The National Union of Natural and Gas Workers (NUPENG) has expressed deep concern over the Executive Order by President Bola Tinubu mandating the Nigerian National Petroleum Company (NNPC) Limited to remit directly to the federation account.

In a statement signed by its president, Mr William Akporeha, over the weekend in Lagos, the union noted that the absence of detailed public engagement had naturally generated tension within the sector and heightened restiveness among workers, who are anxious to know how the new directive may affect their employment, welfare and job security, especially as it affects NNPC and other major operations in the oil and gas sector.

It pointed out that the industry remained the backbone of Nigeria’s economy, contributing significantly to national revenue, foreign exchange earnings, and employment.

The NUPENG president affirmed that any policy shift, particularly one introduced through an Executive Order, has far-reaching consequences for regulatory frameworks, Investment decisions, operational standards, and labour relations within the sector.
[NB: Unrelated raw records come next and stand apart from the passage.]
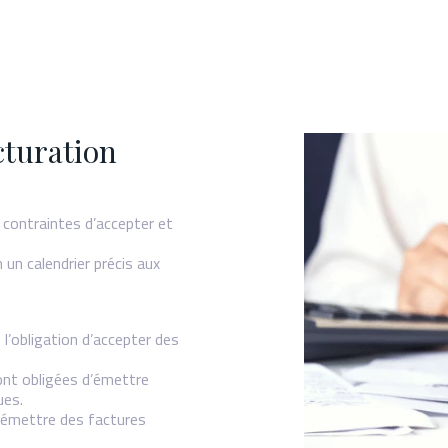
cturation
 contraintes d’accepter et
 un calendrier précis aux
l’obligation d’accepter des
ont obligées d’émettre
ues.
d’émettre des factures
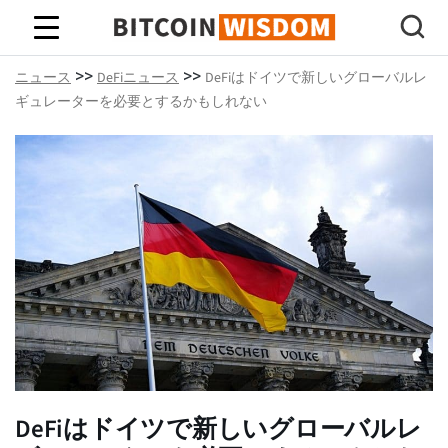
ビットコインの知恵
>>
>>
ニュース
DeFiニュース
DeFiはドイツで新しいグローバルレ
ギュレーターを必要とするかもしれない
DeFiはドイツで新しいグローバルレ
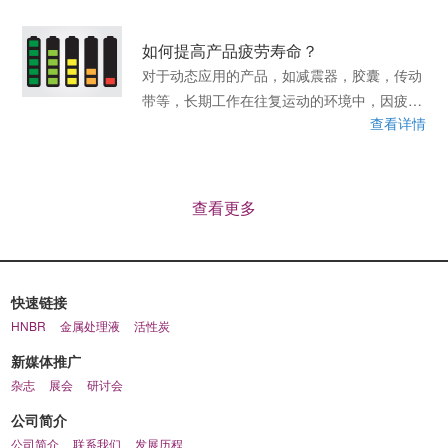
如何提高产品疲劳寿命？
对于动态应用的产品，如减震器，胶囊，传动
带等，长期工作在往复运动的环境中，因疲劳
查看详情
而破坏是最常见的失效模式。
查看更多
快速链接
HNBR
金属处理液
活性炭
新媒体推广
杂志
展会
研讨会
公司简介
公司简介
联系我们
发展历程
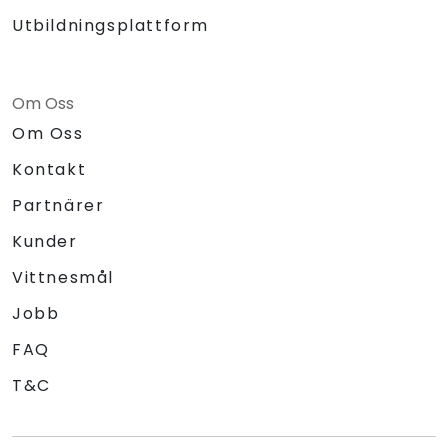
Utbildningsplattform
Om Oss
Om Oss
Kontakt
Partnärer
Kunder
Vittnesmål
Jobb
FAQ
T&C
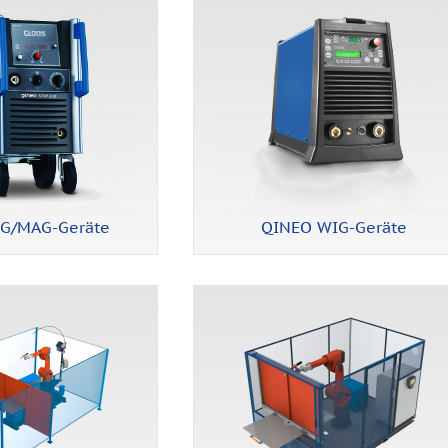
G/MAG-Geräte
QINEO WIG-Geräte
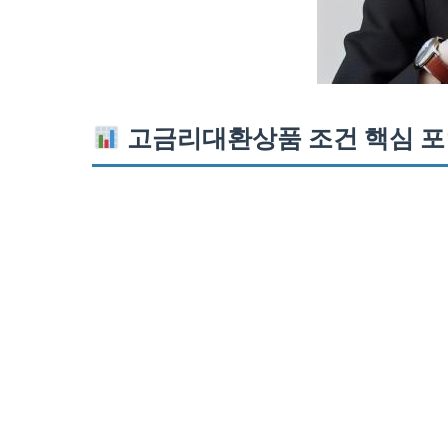
고금리대환상품 조건 핵심 포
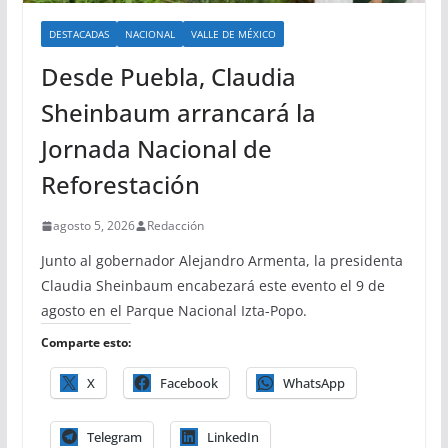
DESTACADAS
NACIONAL
VALLE DE MÉXICO
Desde Puebla, Claudia
Sheinbaum arrancará la
Jornada Nacional de
Reforestación
agosto 5, 2026
Redacción
Junto al gobernador Alejandro Armenta, la presidenta
Claudia Sheinbaum encabezará este evento el 9 de
agosto en el Parque Nacional Izta-Popo.
Comparte esto:
X
Facebook
WhatsApp
Telegram
LinkedIn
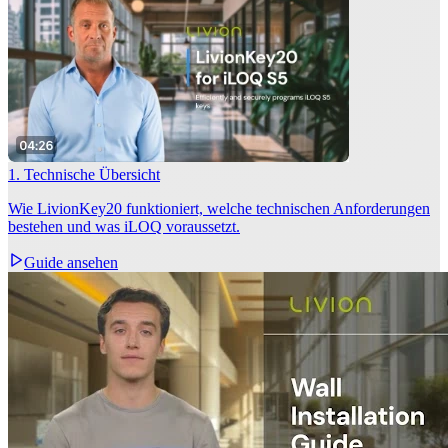
1. Technische Übersicht
Wie LivionKey20 funktioniert, welche technischen Anforderungen
bestehen und was iLOQ voraussetzt.
Guide ansehen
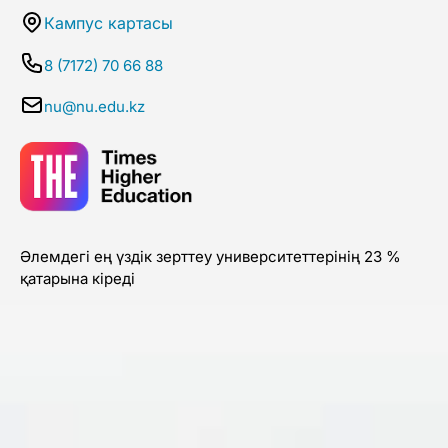
Кампус картасы
8 (7172) 70 66 88
nu@nu.edu.kz
Әлемдегі ең үздік зерттеу университеттерінің 23 %
қатарына кіреді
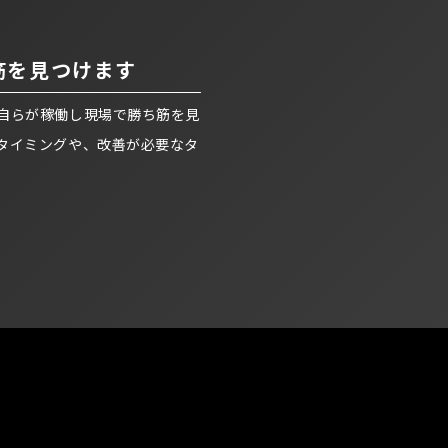
筋を見つけます
自らが稼働し現場で勝ち筋を見
タイミングや、改善が必要なタ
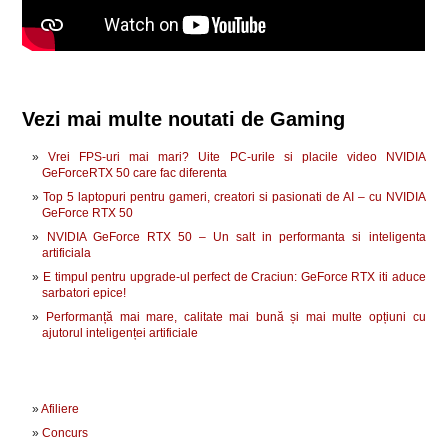
Vezi mai multe noutati de Gaming
Vrei FPS-uri mai mari? Uite PC-urile si placile video NVIDIA
GeForceRTX 50 care fac diferenta
Top 5 laptopuri pentru gameri, creatori si pasionati de AI – cu NVIDIA
GeForce RTX 50
NVIDIA GeForce RTX 50 – Un salt in performanta si inteligenta
artificiala
E timpul pentru upgrade-ul perfect de Craciun: GeForce RTX iti aduce
sarbatori epice!
Performanță mai mare, calitate mai bună și mai multe opțiuni cu
ajutorul inteligenței artificiale
Afiliere
Concurs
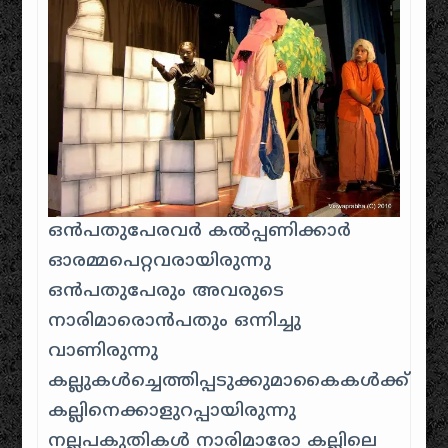
ഒന്‍പതുപേരവര്‍ കല്‍പ്പണിക്കാര്‍
ഓരമ്മപെറ്റവരായിരുന്നു
ഒന്‍പതുപേരും അവരുടെ
നാരിമാരൊന്‍പതും ഒന്നിച്ചു
വാണിരുന്നു
കല്ലുകള്‍ച്ചെത്തിപ്പടുക്കുമാകൈകള്‍ക്ക്
കല്ലിനെക്കാളുറപ്പായിരുന്നു
നല്ലപകുതികള്‍ നാരിമാരോ കല്ലിലെ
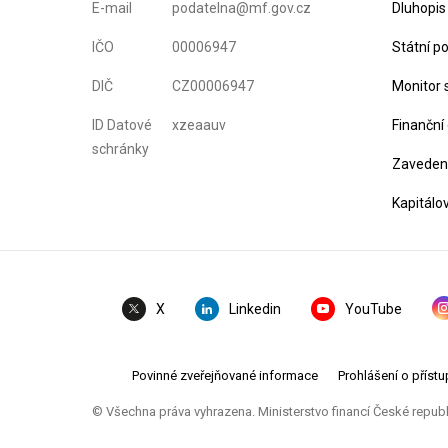
E-mail
podatelna@mf.gov.cz
Dluhopis
IČO
00006947
Státní p
DIČ
CZ00006947
Monitor 
ID Datové
xzeaauv
Finanční
schránky
Zavedení
Kapitálo
Linkedin
YouTube
X
Povinné zveřejňované informace
Prohlášení o přístu
© Všechna práva vyhrazena. Ministerstvo financí České repub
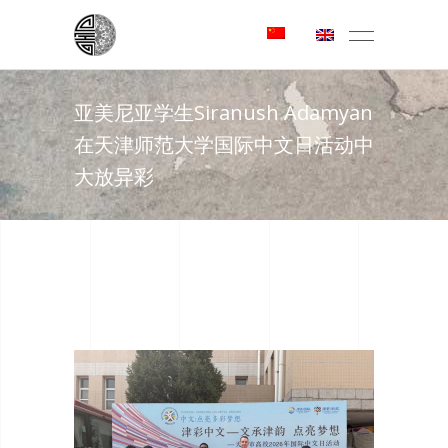
亚美尼亚学生Siranush Adamyan
在天津师范大学国际中文日活动中
大放异彩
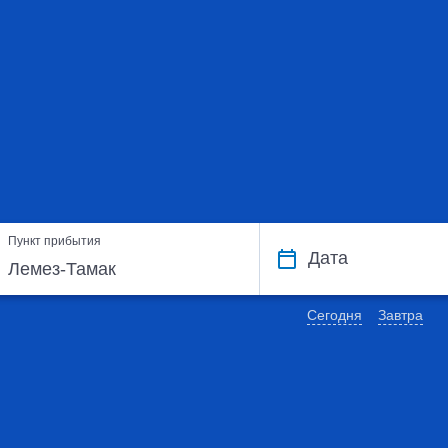
Пункт прибытия
Дата
Сегодня
Завтра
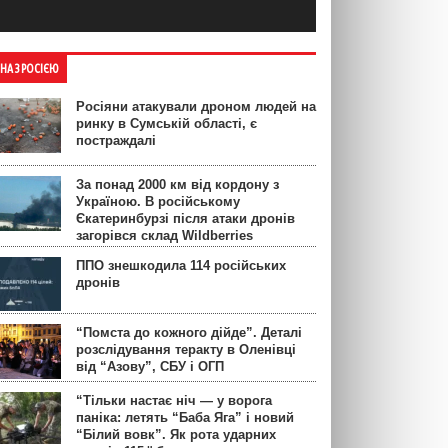
ЙНА З РОСІЄЮ
Росіяни атакували дроном людей на
ринку в Сумській області, є
постраждалі
За понад 2000 км від кордону з
Україною. В російському
Єкатеринбурзі після атаки дронів
загорівся склад Wildberries
ППО знешкодила 114 російських
дронів
“Помста до кожного дійде”. Деталі
розслідування теракту в Оленівці
від “Азову”, СБУ і ОГП
“Тільки настає ніч — у ворога
паніка: летять “Баба Яга” і новий
“Білий вовк”. Як рота ударних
According to him, “there is an urgent need for clarity on the scope and objectives of the Executive Order -What precise reforms or adjustments does it introduce? “Its implications for the Petroleum Industry Act -Does the Order amend, interpret, or expand existing provisions under PIA?

“Impact on workers and existing labour agreements-Will it affect job security, conditions of service, Collective Bargaining agreements or ongoing restructuring processes within the industry? “Effects on indigenous participation and local content development -How will it affect Nigerian companies and employment opportunities for citizens?”

He warned that without proper consultation and explanation, misinterpretations of the Executive Order may spread across the industry, potentially destabilising operations and undermining industrial harmony that stakeholders have worked hard to sustain.

“Though our union remains committed to constructive engagement, national development and stability of the oil and gas sector, however, we are duty-bound and constitutionally bound to protect the rights and welfare and job security of our members whose livelihoods depend on a clear, fair and predictable policy framework,” Mr Akporeha further stated.